The sculptural trail in the history of love features two installations of abstract art. The first illustrates the six-role process as the perfect universe consisting of three acts and the resolution We examine the three marble stations as the acts of a play with the head stone as reflecting the conflict resolution.
The scale’s three equilibrial principles
The second abstract art exhibit illustrates the three formal equilibrial operations of the scale. We consider the three sculptures as reflecting the three formal operations: reciprocity, negation and correlation.
Moral monopoly, Tikkun Olam, healing the world, is an educational card game. The configuration of the game-board, the octopus design, presents the architecture of the unconscious, illustrated by 8 stories along four alternative paths to resolution.
Two tentacles of the octopus as the two six-part processes of two cultural stories.
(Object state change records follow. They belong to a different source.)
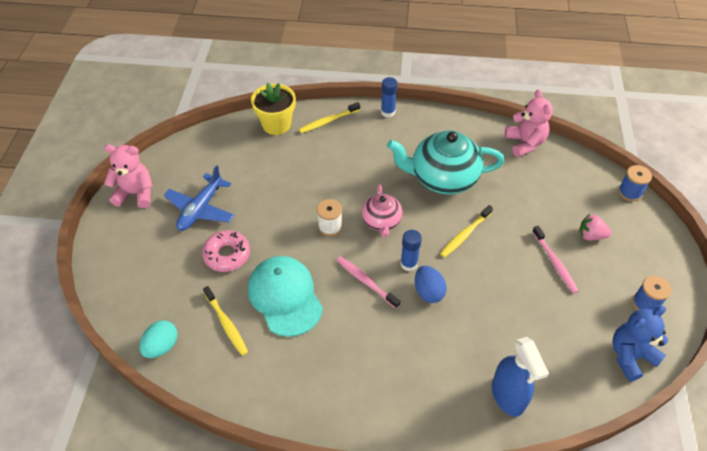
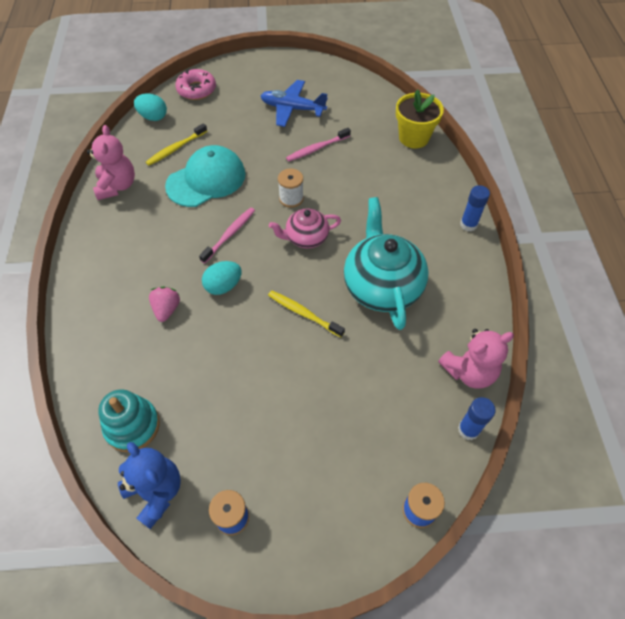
camera: 80 degrees right, 5 degrees up
pink teddy bear [104,144,153,208] -> pink teddy bear moved to [87,125,135,200]
pink donut [202,230,250,272] -> pink donut moved to [175,69,216,100]
yellow toothbrush [299,102,360,133] -> none
blue glue stick [400,230,422,271] -> blue glue stick moved to [458,397,496,440]
blue egg [415,266,447,303] -> turquoise egg [202,261,242,295]
blue spray bottle [492,337,549,417] -> none
pink toothbrush [532,226,579,294] -> pink toothbrush moved to [286,128,351,162]
pink strawberry [579,214,611,241] -> pink strawberry moved to [149,287,180,322]
none -> turquoise stacking toy [98,389,160,452]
The four suits of the deck of cards are a perfect metaphor for four cultures.
The heart and the diamond in red, are the cooperative modalities; the club and the spade in black, are the antagonistic ways of resolving conflicts. The right field is power and the left is powerlessness. The colored cards symbolize the king, queen and jack as the family role models of resolving conflicts; the numbered cards unfold as 2 stories, 2 sequences of six role-states each. Jokers represent science.
The sociogram, as the quadrants of relational alternatives
Mural two: The American flag becomes the flag of the united metaphors. The joker of the stripes reflects the laws of the simple harmonic motion. The stripes illustrate four cultures’ alternative six role process.
The stars of the flag are in a relational constellation on the normative map the three circumferences. Their placement identifies the cultures’ power placement within the sociogram. The vectors reflect the attitude alternatives; clockwise for cooperation and counterclockwise vectors for antagonism. The second joker is about the equilibrial laws of a scale.
The conflict analysis battery helps to identify the test taker’s six-role syndromal process and his/hers relational modality. The statistical analysis shows the level of agreement.
Which one of the following relational modality types do you identify with?
A for Dorothy, dominant cooperative,
B for the lion, dominant antagonistic,
C for the scare crow, submissive cooperative, and
D for the tin man, submissive antagonistic.